Setelah menganalisis data, peneliti dapat mengidentifikasi beberapa baris.
Individu yang memiliki nilai empati tinggi biasanya menyukai musik dengan gairah rendah (lembut, reflektif, sensual, dan hangat) yang berisi fitur “sedih dan menyedihkan” dan menunjukkan “kedalaman emosional”, yaitu puitis, santai, dan penuh perhatian. Secara tematis, hal ini diterjemahkan ke dalam selera terhadap ‘musik lembut’ (genre-wise, R&B/soul, dewasa kontemporer, soft rock) dan keengganan terhadap ‘musik intens’ (punk, heavy metal, dan hard rock.)
Peserta pada spektrum akhir yang sistematis cenderung lebih menyukai musik berenergi tinggi (mengandung unsur manik, kuat, tegang, dan mengasyikkan) dengan kualitas “animasi dan menyenangkan”. Secara umum, ini berarti preferensi terhadap ‘musik yang intens’ (kebanyakan punk, heavy metal, dan hard rock.) Para peneliti bahkan membagi preferensi pengguna ke dalam elemen-elemen musik: empati tertarik pada musik dengan dawai, sedangkan penganut sistem menyukai musik yang padat, gitar kuningan dan listrik yang keras, cepat dan berkarakter.
Terkait: Aplikasi gratis ini menjanjikan untuk membuatkan Anda daftar putar pesta yang sempurna
Ingin tahu kategori lagu favorit Anda yang mana? Para peneliti merilis panduan kerangka tentang jenis lagu yang mereka yakini memiliki empati dan sistemisasi yang tinggi.
Empati yang tinggi
- Haleluya – Jeff Buckley
- Ayo Pergi Bersamaku – Norah Jones
- Semua dariku – Billie Holliday
- Hal Gila Yang Disebut Cinta – Ratu
Tinggi dalam sistematisasi
- Konsert di C – Antonio Vivaldi
- Etude Opus 65 No 3 — Alexander Scriabin
- Tuhan selamatkan Ratu – The Sex Pistols
- Masukkan Sandman – Metallica
Mungkinkah seseorang dapat dilatih untuk meningkatkan kemampuan berpikir empatiknya dengan mendengarkan musik yang memiliki nilai empati yang tinggi?

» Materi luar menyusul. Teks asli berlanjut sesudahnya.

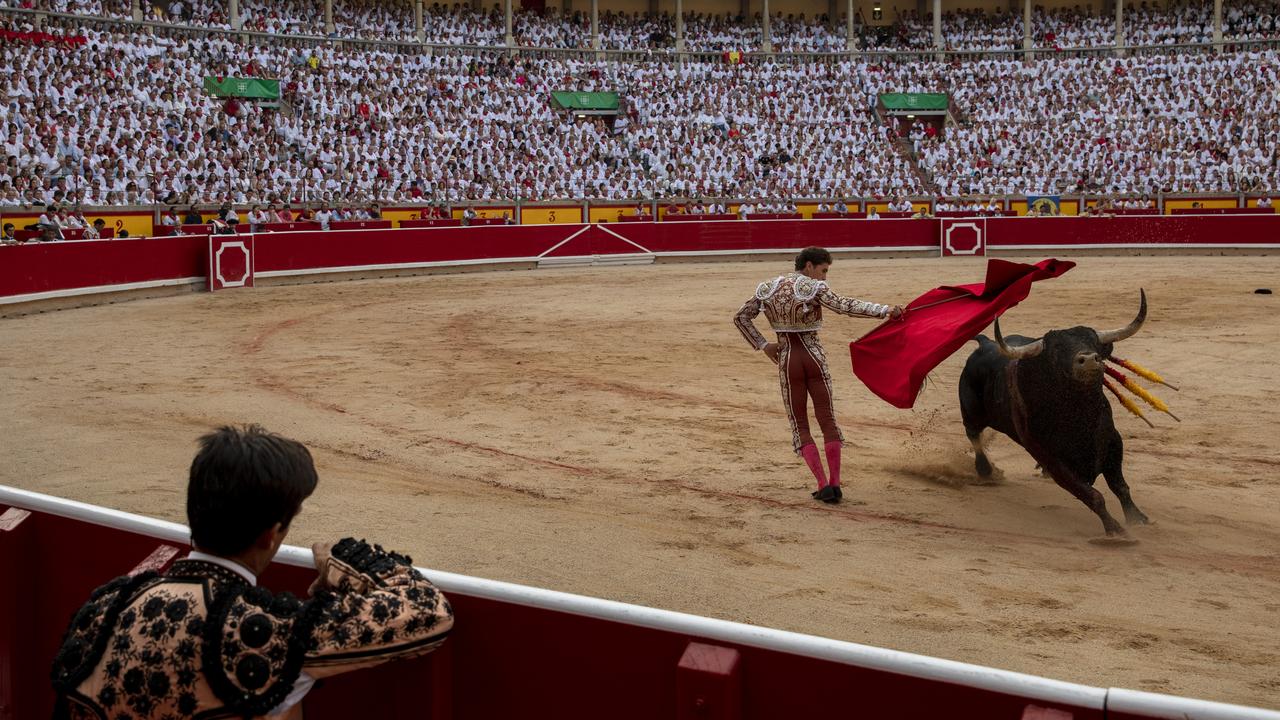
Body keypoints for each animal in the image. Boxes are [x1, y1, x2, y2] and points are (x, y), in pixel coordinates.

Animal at [962, 288, 1152, 535]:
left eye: (1093, 342)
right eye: (1056, 351)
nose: (1089, 360)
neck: (1079, 413)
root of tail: (984, 344)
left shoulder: (1112, 441)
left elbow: (1119, 486)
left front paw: (1137, 518)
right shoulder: (1050, 458)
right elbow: (1092, 495)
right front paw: (1114, 529)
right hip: (970, 412)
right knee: (973, 435)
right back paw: (985, 471)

Meskipun penelitian ini tidak secara langsung menjawab pertanyaan tersebut, para peneliti berpendapat bahwa hal tersebut mungkin terjadi. “Penelitian di masa depan harus menentukan gaya musik dan karakteristik sonik dan psikologis tertentu yang meningkatkan empati, serta elemen-elemen yang dapat menguranginya,” kata studi tersebut.
Dari sana, dimungkinkan untuk menciptakan terapi musik yang membantu mengajarkan emosi dan kondisi mental melalui musik, yang akan sangat membantu individu dalam spektrum autis.